Medical Billing kann kompliziert sein. Aber die Liebe zum Detail deutlich reduziert Anspruch Dementis.
Anleitung
Was Sie benötigen
Current Procedural Terminologie
International Classification of Diseases
Healthcare Gemeinsame Procedure Coding System
Starten Sie durch das Erlernen medizinischen Abrechnungs-Codes, einschließlich der International Classification of Diseases (ICD-9 und 10 Versionen), der Current Procedural Terminologie (CPT) und der Healthcare Gemeinsame Procedure Coding System (HCPCS) .. Dies kann durch Ausfüllen eines medizinischen Abrechnungs-Zertifizierung Kurs, den Sie zertifiziert als medizinische Abrechnung Spezialist erreicht werden. Es kann auch geschehen, werden in vielen Fällen durch die Erfahrung. Viele Arztpraxen bieten häufig einige Training on the Job für medizinische Büropersonal bei der Codierung und Verarbeitung Krankenversicherung Ansprüche.
Machen Sie sich mit allen Arten von medizinischen Abrechnungs-, einschließlich der Verarbeitung Forderungen und monatliche Kontoauszüge.
Besorgen Sie sich die sogenannten "Superbill", die Abrechnung Blatt, das alle medizinischen Verfahren und Tests, die auf einen bestimmten Patienten auf ein bestimmtes Datum der Zustellung verarbeitet werden müssen aufgelistet werden. Ein Büro "Superbill" wird üblicherweise eine Liste der verschiedenen CPT-Codes neben der Checkliste der Verfahren vorgesehen. Jedoch können viele Krankenhaus medizinische Abrechnungen erfordern Koordination der individuellen Gebühren zusammen mit dem Aufenthalt in Frage.
Passen Sie die CPT-Codes mit den entsprechenden Diagnose-Codes des Patienten. Bezahlen Sie besonders aufmerksam zu machen, dass die Diagnose-Codes mit dem Datum der Dienstleistung, die in Rechnung gestellt wird, übereinstimmen. Oft werden die Patienten in der Notaufnahme für eine Sache sein und zugelassen am nächsten Tag unter einem anderen Diagnose werden.
Verwenden Sie die entsprechende Krankenversicherung Abrechnung Ansprüche Form in Rechnung zu Krankenversicherungen. Typischerweise wird die Form ist ein CMS-1500-Antragsformular, von der National Uniform Anspruch Committee genehmigt. Allerdings können einige Versicherungsgesellschaft Formen, wie die von der American Family Life Assurance Company of Columbus (allgemein AFLAC bekannt), die vom Patienten verarbeitet werden. AFLAC und andere Unternehmen haben ihre eigenen medizinischen Abrechnungs-Formen, die müssen nur ausgefüllte entsprechend ihren spezifischen Anweisungen.

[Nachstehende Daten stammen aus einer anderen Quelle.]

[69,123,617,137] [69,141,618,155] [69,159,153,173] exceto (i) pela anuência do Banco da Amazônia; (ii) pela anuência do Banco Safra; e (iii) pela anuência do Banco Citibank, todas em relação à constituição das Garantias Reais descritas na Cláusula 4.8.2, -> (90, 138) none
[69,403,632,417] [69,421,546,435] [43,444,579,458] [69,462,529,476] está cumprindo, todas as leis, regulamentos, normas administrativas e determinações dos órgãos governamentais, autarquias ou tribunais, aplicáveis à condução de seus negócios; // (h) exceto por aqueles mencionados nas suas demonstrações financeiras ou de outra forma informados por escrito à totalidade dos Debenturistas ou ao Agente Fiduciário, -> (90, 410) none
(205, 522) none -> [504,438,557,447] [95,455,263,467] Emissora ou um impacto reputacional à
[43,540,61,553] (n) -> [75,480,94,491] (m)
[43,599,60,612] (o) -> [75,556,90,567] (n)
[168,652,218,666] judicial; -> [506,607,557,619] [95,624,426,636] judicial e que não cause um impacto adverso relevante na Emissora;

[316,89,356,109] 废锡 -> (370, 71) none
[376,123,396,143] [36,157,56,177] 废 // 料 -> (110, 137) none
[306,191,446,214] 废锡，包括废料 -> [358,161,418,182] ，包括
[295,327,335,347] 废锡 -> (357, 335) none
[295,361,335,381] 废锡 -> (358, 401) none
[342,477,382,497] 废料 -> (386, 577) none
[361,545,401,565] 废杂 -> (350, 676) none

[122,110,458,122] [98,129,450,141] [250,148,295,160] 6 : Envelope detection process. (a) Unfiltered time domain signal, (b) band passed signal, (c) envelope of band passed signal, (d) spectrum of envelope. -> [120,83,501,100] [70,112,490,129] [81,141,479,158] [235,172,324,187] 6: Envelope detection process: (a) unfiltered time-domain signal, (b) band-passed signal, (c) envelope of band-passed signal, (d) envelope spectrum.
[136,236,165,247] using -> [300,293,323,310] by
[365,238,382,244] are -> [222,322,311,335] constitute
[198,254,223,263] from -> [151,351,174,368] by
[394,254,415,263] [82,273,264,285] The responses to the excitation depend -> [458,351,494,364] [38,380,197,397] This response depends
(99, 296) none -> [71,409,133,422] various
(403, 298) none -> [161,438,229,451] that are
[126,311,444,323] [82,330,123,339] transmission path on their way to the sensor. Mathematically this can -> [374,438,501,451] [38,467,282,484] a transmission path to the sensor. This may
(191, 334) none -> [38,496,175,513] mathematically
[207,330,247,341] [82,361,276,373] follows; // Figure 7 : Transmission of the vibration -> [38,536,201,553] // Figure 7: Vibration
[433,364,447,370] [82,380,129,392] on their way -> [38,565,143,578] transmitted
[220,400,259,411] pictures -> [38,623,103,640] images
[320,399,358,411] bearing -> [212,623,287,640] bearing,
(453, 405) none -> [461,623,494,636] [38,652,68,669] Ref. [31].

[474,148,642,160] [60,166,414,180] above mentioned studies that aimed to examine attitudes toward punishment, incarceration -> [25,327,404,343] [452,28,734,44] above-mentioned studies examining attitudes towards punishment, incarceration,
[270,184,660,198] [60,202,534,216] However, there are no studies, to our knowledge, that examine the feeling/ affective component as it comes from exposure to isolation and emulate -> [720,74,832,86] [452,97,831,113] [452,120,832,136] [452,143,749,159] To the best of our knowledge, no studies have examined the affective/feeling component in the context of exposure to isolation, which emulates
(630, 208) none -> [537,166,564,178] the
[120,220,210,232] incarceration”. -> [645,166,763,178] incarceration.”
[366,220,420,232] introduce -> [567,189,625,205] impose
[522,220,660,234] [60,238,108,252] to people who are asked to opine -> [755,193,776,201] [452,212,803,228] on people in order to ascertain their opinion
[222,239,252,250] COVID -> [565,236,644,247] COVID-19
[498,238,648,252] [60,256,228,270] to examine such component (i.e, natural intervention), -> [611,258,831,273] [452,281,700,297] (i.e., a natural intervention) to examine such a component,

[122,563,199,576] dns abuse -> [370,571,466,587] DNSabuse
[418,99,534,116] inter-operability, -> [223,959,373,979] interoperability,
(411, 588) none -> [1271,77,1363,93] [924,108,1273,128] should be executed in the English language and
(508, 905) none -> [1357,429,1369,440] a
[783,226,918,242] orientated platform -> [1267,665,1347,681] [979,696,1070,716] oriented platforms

Sicherstellen, dass die CMS-1500 Formular ausgefüllten entsprechend mit Informationen zum Patienten, Versicherungen Informationen und medizinischen Leistungserbringer Informationen, einschließlich des Arztes nationaler Anbieter Kennung (bekannt als NPI-Nummer).
Bill, den Patienten für alle medizinischen Kosten direkt, wenn der Patient keine Versicherung oder wenn ihre Versicherung verlangt, dass sie einen Patienten Selbstbehalt Teil oder Co-Pay zahlen hat.
Bill keine sekundären Versicherungen mit einem anderen CMS-1500 Formular und eine Kopie der Erstversicherung Erklärung von Leistungen oder EOB.
Tipps und Warnungen
Versicherung Anspruch Postanschriften können auf der Rückseite des Patienten Versicherung Karten gefunden werden.
Medical Billing kann entweder elektronisch oder per Papier Kopien verarbeitet werden. Doch fast alle Gesundheitssysteme jetzt verarbeiten medizinische Abrechnung elektronisch.
Einige medizinische Unternehmen benötigen Kopien von Patientenakten zu richten, um verarbeitet zu werden. Allerdings wird die in der Regel von der Versicherung beantragt werden, nachdem sie die medizinischen Abrechnungs-Antragsformular erhalten haben.